Umgekehrt ist es ebenso wichtig: Die Information muss auch von Kopfhirn zu Brusthirn und Bauchhirn funktionieren. So wird zum Beispiel die Verdauung ganz massiv durch den Spiritus animalis angekurbelt: Bereits durch die Zubereitung einer Mahlzeit wird der Magen-Darm-Trakt über den Gemeinsinn vorinformiert. Die Sinneswahrnehmung durch das Kochen über den Geruch bedeutet: »Hey, es gibt bald etwas zu essen.« Dadurch wird die Verdauung vorbereitet, alle notwendigen Organe werden mobilisiert. Das ist ein wesentlicher Punkt, den man nicht außer Acht lassen darf. Die Verdauung beginnt also bereits beim Kochen! Das spricht, neben anderen Vorteilen, schon mal ganz dafür, selbst zu kochen. Kochst du selbst?
Spiritus vitalis, der Luftgeist des Herzens
Der Spiritus vitalis, der Luftgeist, hat seinen Sitz im Herzen, insbesondere im linken Herzflügel, und verbreitet sich über die Arterien im Organismus. Das Herz hat, so wie auch der Darm, ein eigenes Netzwerk aus Zehntausenden Neuronen und stellt somit eine Art eigenes Gehirn dar, das Brusthirn. Das Brusthirn wird in der TEM im Spiritus vitalis gesehen.
Rhythmik und Verbreitung sind die zentralen Kräfte des Spiritus vitalis – in Form von Zirkulation, Atmung und Herzschlag. Das Ein- und Ausfließen von Atmung und Nahrung stellen einen rhythmisch fließenden Kreislauf dar. Durch Verbreitung von Wärme und vitaler Feuchte zirkulieren sowohl der Nährstrom, das Blut als auch der Klärstrom, die Lymphflüssigkeit.
Durch den komplexen neuronalen Schaltkreis kann das Brusthirn unabhängig vom Kopfhirn arbeiten. Auch kann es Veränderungen schneller spüren als das Kopfhirn. Es hat die Fähigkeit sich zu erinnern, zu lernen und sich an neue Lebensumstände anzupassen.
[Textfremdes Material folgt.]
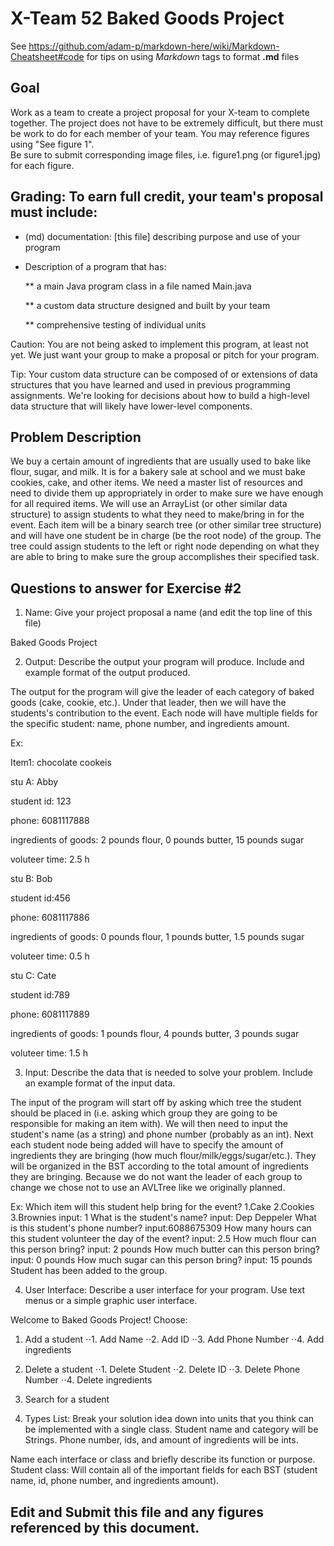 # X-Team 52 Baked Goods Project

See https://github.com/adam-p/markdown-here/wiki/Markdown-Cheatsheet#code for tips on using *Markdown* tags to format __.md__ files

## Goal

Work as a team to create a project proposal for your X-team to complete together.
The project does not have to be extremely difficult,
but there must be work to do for each member of your team.
You may reference figures using "See figure 1".  
Be sure to submit corresponding image files, i.e. figure1.png (or figure1.jpg) for each figure.

## Grading: To earn full credit, your team's proposal must include:

* (md) documentation: [this file] describing purpose and use of your program

* Description of a program that has:

  ** a main Java program class in a file named Main.java
  
  ** a custom data structure designed and built by your team
  
  ** comprehensive testing of individual units
  
 Caution: You are not being asked to implement this program, at least not yet. 
 We just want your group to make a proposal or pitch for your program.
 
 Tip: Your custom data structure can be composed of or extensions of data structures that you have learned and used in previous programming assignments.  We're looking for decisions about how to build a high-level data structure that will likely have lower-level components.

## Problem Description

We buy a certain amount of ingredients that are usually used to bake like flour, sugar, and milk. It is for a bakery sale at school and we must bake cookies, cake, and other items. We need a master list of resources and need to divide them up appropriately in order to make sure we have enough for all required items.
We will use an ArrayList (or other similar data structure) to assign students to what they need to make/bring in for the event. Each item will be a binary search tree (or other similar tree structure) and will have one student be in charge (be the root node) of the group. The tree could assign students to the left or right node depending on what they are able to bring to make sure the group accomplishes their specified task.

## Questions to answer for Exercise #2

1. Name: Give your project proposal a name (and edit the top line of this file)

 Baked Goods Project


2. Output: Describe the output your program will produce.  Include and example format of the output produced.

The output for the program will give the leader of each category of baked goods (cake, cookie, etc.). Under that leader, then we will have the students's contribution to the event. Each node will have multiple fields for the specific student: name, phone number, and ingredients amount.

Ex:

Item1: chocolate cookeis

stu A: Abby 

 student id: 123
 
 phone: 6081117888
 
 ingredients of goods: 2 pounds flour, 0 pounds butter, 15 pounds sugar
 
 voluteer time: 2.5 h
 
stu B: Bob

 student id:456
 
 phone: 6081117886
 
 ingredients of goods: 0 pounds flour, 1 pounds butter, 1.5 pounds sugar
 
 voluteer time: 0.5 h
 
stu C: Cate

 student id:789
 
 phone: 6081117889
 
 ingredients of goods: 1 pounds flour, 4 pounds butter, 3 pounds sugar
 
 voluteer time: 1.5 h



3. Input: Describe the data that is needed to solve your problem. Include an example format of the input data.

The input of the program will start off by asking which tree the student should be placed in (i.e. asking which group they are going to be responsible for making an item with). We will then need to input the student's name (as a string) and phone number (probably as an int). Next each student node being added will have to specify the amount of ingredients they are bringing (how much flour/milk/eggs/sugar/etc.). They will be organized in the BST according to the total amount of ingredients they are bringing. Because we do not want the leader of each group to change we chose not to use an AVLTree like we originally planned.

Ex:
Which item will this student help bring for the event? 1.Cake 2.Cookies 3.Brownies    input: 1
What is the student's name?    input: Dep Deppeler
What is this student's phone number?    input:6088675309
How many hours can this student volunteer the day of the event?    input: 2.5
How much flour can this person bring?    input: 2 pounds
How much butter can this person bring?    input: 0 pounds
How much sugar can this person bring?    input: 15 pounds
Student has been added to the group.



4. User Interface: Describe a user interface for your program.  Use text menus or a simple graphic user interface.
 
  Welcome to Baked Goods Project!
  Choose:
  1. Add a student
  ⋅⋅1. Add Name
  ⋅⋅2. Add ID
  ⋅⋅3. Add Phone Number
  ⋅⋅4. Add ingredients
  2. Delete a student
  ⋅⋅1. Delete Student
  ⋅⋅2. Delete ID
  ⋅⋅3. Delete Phone Number
  ⋅⋅4. Delete ingredients
  3. Search for a student

5. Types List: Break your solution idea down into units that you think can be implemented with a single class.
Student name and category will be Strings. Phone number, ids, and amount of ingredients will be ints.


Name each interface or class and briefly describe its function or purpose.
Student class: Will contain all of the important fields for each BST (student name, id, phone number, and ingredients amount).

## Edit and Submit this file and any figures referenced by this document.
Heute weiß man, dass das Herz eigenständig Hormone und Neurotransmitter ausschüttet, um den Blutdruck, den Flüssigkeitshaushalt des Körpers und das Gleichgewicht des Elektrolythaushalts zu regulieren. Aber auch Hormone, die für Bindung, Liebe, Toleranz und Anpassung verantwortlich sind, werden vom Herzen freigesetzt.
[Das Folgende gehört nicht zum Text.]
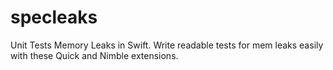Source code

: # specleaks
Unit Tests Memory Leaks in Swift. Write readable tests for mem leaks easily with these Quick and Nimble extensions.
Der Sympathikus ist zuständig für die Erregung des Körpers, die Beschleunigung der Herzfrequenz und die Ausschüttung von Adrenalin.
Der Parasympathikus steht für Entspannung und bewirkt unter anderem eine Verlangsamung des Herzrhythmus.
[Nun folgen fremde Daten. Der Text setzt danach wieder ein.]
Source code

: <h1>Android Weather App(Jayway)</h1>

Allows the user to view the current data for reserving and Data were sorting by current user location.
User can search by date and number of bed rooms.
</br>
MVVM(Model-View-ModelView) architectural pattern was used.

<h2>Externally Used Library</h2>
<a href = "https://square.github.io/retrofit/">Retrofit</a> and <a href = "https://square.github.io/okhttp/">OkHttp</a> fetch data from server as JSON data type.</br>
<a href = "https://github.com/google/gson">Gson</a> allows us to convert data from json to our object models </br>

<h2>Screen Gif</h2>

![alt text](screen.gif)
Über die Verbindung des vegetativen Nervensystems kann das Herz direkt auf das Kopfhirn einwirken. Ein kohärenter Herzrhythmus synchronisiert Sympathikus und Parasympathikus und wirkt dadurch positiv auf Nerven und Organe.
Herzkohärenz bedeutet, dass Atmung, Herzschlag und Blutdruck aufeinander abgestimmt sind und in gesunder Form zusammenarbeiten. Diesen drei Bereichen und ihrem Zusammenspiel mit dem Spiritus vitalis wird eine große Bedeutung in Bezug auf unser gesamtes Wohlbefinden zugeschrieben, sie haben einen starken Einfluss auf unsere physiologische wie auch psychologische Gesundheit.
Ist dir das auch schon passiert? Hunger! Du isst schnell, viel zu schnell. Durch das hastige Essen verschlägt es dir den Atem. Es nimmt dir die Luft. Tiefes Durchatmen und Atemübungen schaffen Erleichterung, um die rhythmisch fließende Aufnahme wieder stattfinden zu lassen. Und beim nächsten Mal: langsam essen, mit Bedacht, mit Aufmerksamkeit. Genießen.
Spiritus naturalis, der Stoffgeist der Leber
Der Spiritus naturalis, der Stoffgeist, verbreitet sich entlang der Venen und beschreibt den Kreislauf der dienenden Kräfte zur Stoffwechselregulierung. Er weckt den Hunger, den Bedarf an Nährstoffen. Und er mag es gleichmäßig, immer wiederkehrend, regelmäßig in seinem – deinem – Rhythmus. Durch ein Verlangen nach Nährstoffen, nach Substanz geschieht die Nahrungsaufnahme und deren Umwandlung – die Aufnahme und Ausscheidung –, die wiederum Verlangen nach neuer Nahrung weckt.